Hagedorn has tied himself to the President in other ways, appearing with him at a rally in Rochester and supporting his immigration policies, like a border wall with Mexico and and end to so-called "sanctuary cities" — despite the fact that immigrants are often the only new source of labor Minnesota has available.
His Democratic opponent Dan Feehan — an army combat veteran who became a schoolteacher and then a high-ranking Pentagon official under President Obama — has fended off false attacks that he favors "open borders," when he has only said he supports a path to citizenship for those living here already.

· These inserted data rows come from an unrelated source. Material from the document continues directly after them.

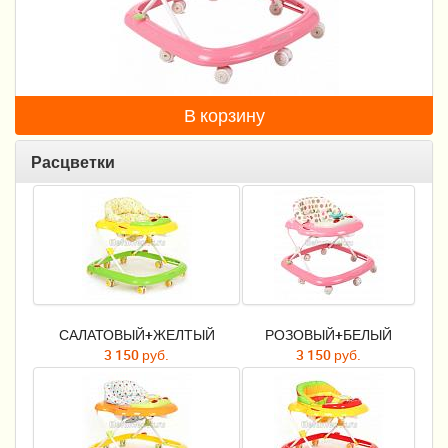
Пеленание
Гигиена и уход
Кормление
В корзину
Качели, шезлонги
Расцветки
Манежи
Безопасность ребенка
Ходунки и прыгунки
Игры и развитие
САЛАТОВЫЙ+ЖЕЛТЫЙ
РОЗОВЫЙ+БЕЛЫЙ
Принадлежности для выписки
3 150 руб.
3 150 руб.
Сумки для мам и детей
Кенгуру и слинги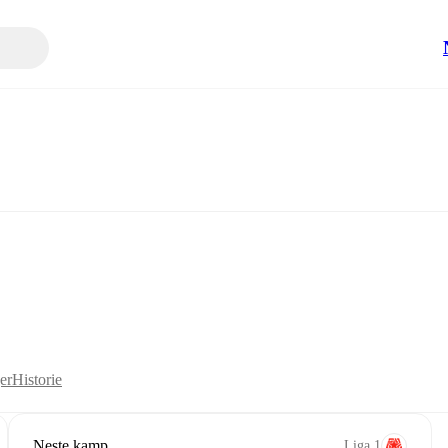
er
Historie
Neste kamp
Liga 1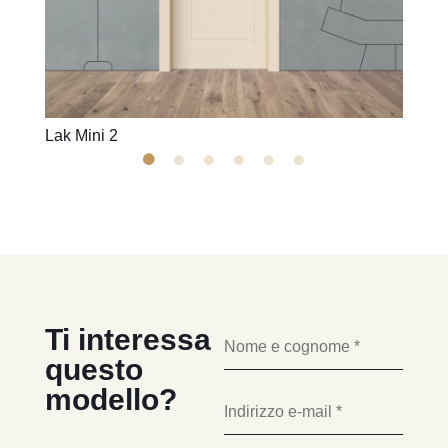
Lak Mini 2
Lak M
Ti interessa
questo
modello?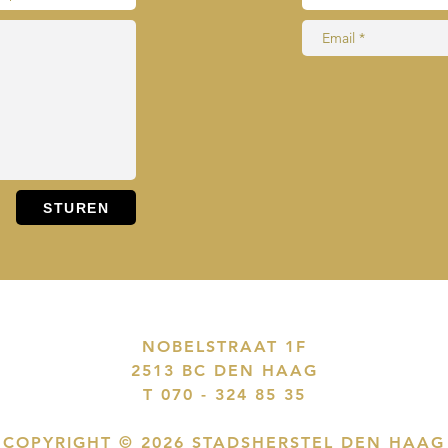
NOBELSTRAAT 1F
2513 BC DEN HAAG
T 070 - 324 85 35
COPYRIGHT © 2026 STADSHERSTEL DEN HAAG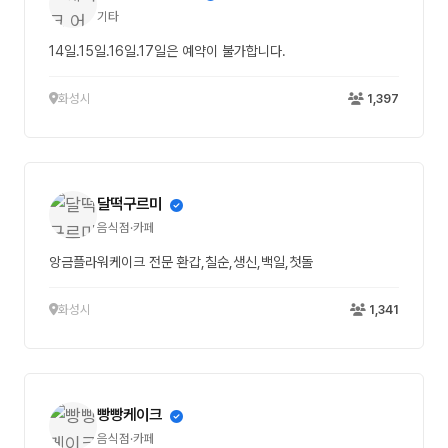
기타
14일.15일.16일.17일은 예약이 불가합니다.
화성시
1,397
달떡구르미
음식점·카페
앙금플라워케이크 전문 환갑,칠순,생신,백일,첫돌
화성시
1,341
빵빵케이크
음식점·카페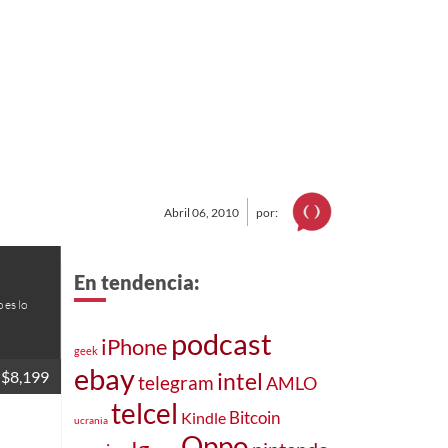
Abril 06, 2010
por:
En tendencia:
 es lo
podcast
iPhone
geek
ebay
$8,199
intel
telegram
AMLO
telcel
Bitcoin
Kindle
ucrania
Oppo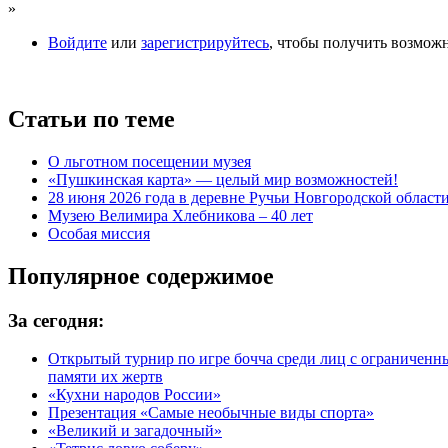
»
Войдите
или
зарегистрируйтесь
, чтобы получить возмож
Статьи по теме
О льготном посещении музея
«Пушкинская карта» — целый мир возможностей!
28 июня 2026 года в деревне Ручьи Новгородской облас
Музею Велимира Хлебникова – 40 лет
Особая миссия
Популярное содержимое
За сегодня:
Открытый турнир по игре бочча среди лиц с ограничен
памяти их жертв
«Кухни народов России»
Презентация «Самые необычные виды спорта»
«Великий и загадочный»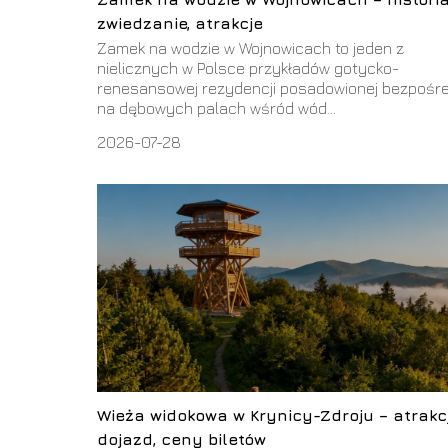
zwiedzanie, atrakcje
Zamek na wodzie w Wojnowicach to jeden z
nielicznych w Polsce przykładów gotycko-
renesansowej rezydencji posadowionej bezpośr
na dębowych palach wśród wód...
2026-07-28
Wieża widokowa w Krynicy-Zdroju – atrakcj
dojazd, ceny biletów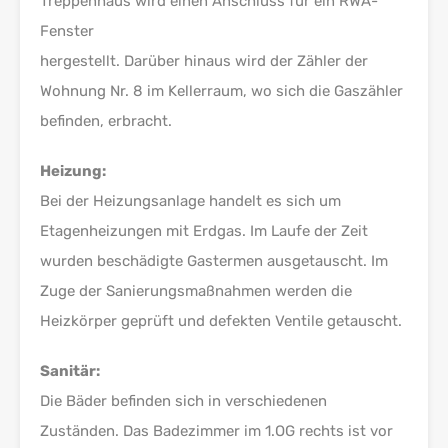
Treppenhaus wird einen Anschluss für ein RWA-
Fenster
hergestellt. Darüber hinaus wird der Zähler der
Wohnung Nr. 8 im Kellerraum, wo sich die Gaszähler
befinden, erbracht.
Heizung:
Bei der Heizungsanlage handelt es sich um
Etagenheizungen mit Erdgas. Im Laufe der Zeit
wurden beschädigte Gastermen ausgetauscht. Im
Zuge der Sanierungsmaßnahmen werden die
Heizkörper geprüft und defekten Ventile getauscht.
Sanitär:
Die Bäder befinden sich in verschiedenen
Zuständen. Das Badezimmer im 1.OG rechts ist vor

Feehan's support for universal health coverage, meanwhile, may help him in a district where 30% say healthcare is their top concern — especially in hospital-heavy Rochester. But Feehan is trying to cover his rural bases too, by saying he wants to promote investments in infrastructure, provide access to affordable secondary education in order to help people adapt to an evolving economy, and support renewable energies like wind and solar, which can be a lifeline for farmers when crops aren't paying the bills.
The Illinois 6th
Voters in Illinois' Republican-held 6th district have little reason to be upset with what President Trump has done for their personal finances. With a median income as high as any we've looked at so far, businesses in the wealthy suburbs west of Chicago saw hefty tax cuts — but the relatively moderate voters in this traditionally blue state are increasingly frustrated at Republicans closer to home, giving almost any credible Democrat an opening.
"Illinois is lagging behind the US, but locally, there is a very strong sense that state government is dysfunctional and to blame," says University of Illinois political science professor Brian Gaines. "National Republicans get some credit, and state-level politicians from both parties have failed."
Gaines says that incumbent Republican Representative Peter Roskam may suffer by association with Republican governor Bruce Rauner, who's the least popular state executive up for re-election this year, according to a poll by Morning Consult.
"If Roskam succeeds in making people think about taxes as they vote, I think he can win," Gaines added. "The big drag for him is the weakness of support for Trump in Chicago suburbs, the poor showing by Rauner at the top of the ticket, and a general 'time for a change' sentiment."
That's why the 6-term congressman is trying to tie his opponent, scientist and businessman Sean Casten, to the powerful Democratic Illinois House Speaker Michael Madigan on the stump and in campaign ads.
Roskam takes full credit for strong economic growth numbers, while distancing himself from President Trump, whose performance he rated as "good on the economy, jumbling on other issues" at a July debate.
Unlike some Republicans, who may have noted polling that shows Americans overall see their recent tax cuts as skewed to the wealthy, Roskam talks up the law frequently — although its cap on the deduction for state and local taxes reduces benefits for people in relatively high-tax Illinois.
Casten has private-sector cred, having co-founded a company with his father that used wasted heat from industrial facilities to generate power before he sold it in 2016. In the moderate, business-friendly district, he casts himself as practical and solutions-oriented, saying the tax cuts will exacerbate inequality and do nothing to move America towards modern industries that will buoy economic growth down the road.
But it doesn't sound like he's betting on that to carry the race.
"If you listen to him, he jumps from his personal expertise area of clean energy to generic Democratic issues like health care pretty fast," Gaines notes.